What is Alarm Prioritization? – Types of Alarms

What is an Alarm? Why it is important?

Generally, an alarm means something which requires attention. Just as you set an alarm in your mobile phone, which would alert you at that particular time.

Similarly in an industry (Oil & gas, cement, power generation or petrochemical, etc.), an alarm indicates that there has something unusual happened and it requires the control room operator’s attention.

The alarm usually triggers in a plant in an audio-visual format i.e. the alarm will be displayed on an operator screen (HMI) and there will be an audible horn also.

As already discussed, an alarm indicates an abnormal situation or developing abnormal situations. So the control room operator has to acknowledge the alarm and has to take preventive actions in order to keep the plant safe and to avoid any sort of process disturbances.

Priority of a Alarm

What is Alarm Prioritization?

Every day, a control room operator comes across many alarms, and on some days the number of alarms flashing on the computer screen are soo huge that it can distract the operator that which alarm to take on first.

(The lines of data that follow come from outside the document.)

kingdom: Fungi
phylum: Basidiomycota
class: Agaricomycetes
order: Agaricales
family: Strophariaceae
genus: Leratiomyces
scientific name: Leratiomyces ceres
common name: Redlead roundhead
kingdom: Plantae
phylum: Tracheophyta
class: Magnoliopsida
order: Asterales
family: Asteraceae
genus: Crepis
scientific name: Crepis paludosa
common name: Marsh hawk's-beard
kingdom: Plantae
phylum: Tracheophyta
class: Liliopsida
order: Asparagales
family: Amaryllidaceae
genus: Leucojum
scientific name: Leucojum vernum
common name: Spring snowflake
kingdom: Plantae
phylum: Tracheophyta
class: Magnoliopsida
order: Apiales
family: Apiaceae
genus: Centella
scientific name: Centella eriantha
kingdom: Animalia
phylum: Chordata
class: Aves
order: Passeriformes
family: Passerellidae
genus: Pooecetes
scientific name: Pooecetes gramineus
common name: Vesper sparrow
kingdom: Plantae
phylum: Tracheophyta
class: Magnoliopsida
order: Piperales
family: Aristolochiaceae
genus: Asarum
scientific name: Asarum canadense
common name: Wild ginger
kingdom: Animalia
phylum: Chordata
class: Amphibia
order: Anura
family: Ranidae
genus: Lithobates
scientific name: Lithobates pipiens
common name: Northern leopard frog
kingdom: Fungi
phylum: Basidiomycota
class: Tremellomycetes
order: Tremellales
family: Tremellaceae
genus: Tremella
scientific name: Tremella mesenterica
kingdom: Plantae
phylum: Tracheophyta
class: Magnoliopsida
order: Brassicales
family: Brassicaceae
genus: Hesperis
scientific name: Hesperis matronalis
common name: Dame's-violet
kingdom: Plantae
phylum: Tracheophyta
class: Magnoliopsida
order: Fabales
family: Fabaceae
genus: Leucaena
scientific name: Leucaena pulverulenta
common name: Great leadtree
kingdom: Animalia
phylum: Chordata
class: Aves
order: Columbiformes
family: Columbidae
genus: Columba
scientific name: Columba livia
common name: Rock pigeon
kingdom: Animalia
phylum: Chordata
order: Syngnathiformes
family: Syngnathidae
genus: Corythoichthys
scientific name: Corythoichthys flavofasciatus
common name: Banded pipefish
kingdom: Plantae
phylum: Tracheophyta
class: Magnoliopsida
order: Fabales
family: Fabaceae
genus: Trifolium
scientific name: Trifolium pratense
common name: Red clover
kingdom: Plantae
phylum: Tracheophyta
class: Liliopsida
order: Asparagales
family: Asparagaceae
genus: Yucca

An operator may receive tens or hundreds of alarms during an emergency or during troubled-controlling of a process. For example, an operator receives 100 alarms at once

Priority of a Alarm

Priority of a particular alarm depends upon some factors which are listed below-

Consequence

What is the consequence does the alarm have on –

  1. Health/Safety
  2. Public impact
  3. Environmental impact
  4. Equipment damage
  5. Total financial impact

Response Time

It is the time frame within which the operator has to respond to prevent the damage. The lesser the response time required the higher the priority is.

Now we will discuss the different priorities in detail.

Types of Alarms

To simplify the situation the alarms are categorized based on their urgency. So, mainly there are 3 categories in which the alarms are divided.

  • High Priority alarms
  • Medium Priority alarms
  • Low Priority alarms

High Priority Alarms

As the name suggests, utmost importance has to be given to high priority alarms as it has the capacity to cause serious damage.

If such alarms are left unattended it can cause-

  1. Loss to living beings (human or animal)
  2. Can affect the environment. For e.g. can pollute the ground water, air etc.
  3. Can damage a costly equipment.
  4. Cause huge economic loss. (>1crore)

Example:

Activation of a flame detector installed on the top of a Petrol storage tank is a high-priority alarm.

Considering a real alarm,  it has the capacity to harm site personnel or the local community, it has the potential to severely affect the environment and cause huge financial loss and damage to the company’s reputation. Therefore, alarms related to fire & gas have to be put into high-priority alarms and have to be attended as soon as possible.

Medium Priority Alarms

Next importance has to be given to medium priority alarm, these are not as critical as high priority alarms, but still, if left unattended can cause-

  1. No loss to living beings (human or animal).
  2. Can effect the environment but not in large scale.
  3. Can effect the long term run life of an equipment.
  4. Significant economic loss. (10lacs-1crore)

Example:

A low-pressure alarm at the suction of a centrifugal pump is a medium priority alarm. It will not cause any damage to site personnel or the local community, neither can it affect the environment, but it can cause wear & tear of the pump components decreasing the life span of the pump.

PLC or DCS Alarms

Low Priority Alarms

These are the least priority alarms among all if left unattended can cause-

  1. No loss to living beings (human or animals).
  2. No loss to environment.
  3. No equipment damage
  4. Minor economic loss (<10lac).

Example:

A valve related to a sump vessel did not give closed feedback after giving a close command.

Note- The amount mentioned in the economic loss vary as per site.

During alarm prioritization, care has to be taken such that, out of the total alarms configured in a plant, approximately

  • 5% has to be High priority alarms,
  • 15% Medium priority alarms
  • whereas 80% Low priority alarms.

If too many alarms are given High priority (over prioritizing) then things might get casual for the control room operator & the actual high priority alarms might get less attention.

Alarm Priority

The following table summarizes on how to assign priority to a particular alarm.

Alarm Priority

Importance of Alarm Prioritization

Alarm prioritization is needed so the operator can differentiate between an important alarm and not so important alarm.

Alarm prioritization

It helps the control room operator to prioritize its actions, so as to avoid any unwanted shutdowns and process disturbances. Overall it helps in keeping the plant safe with optimum productivity.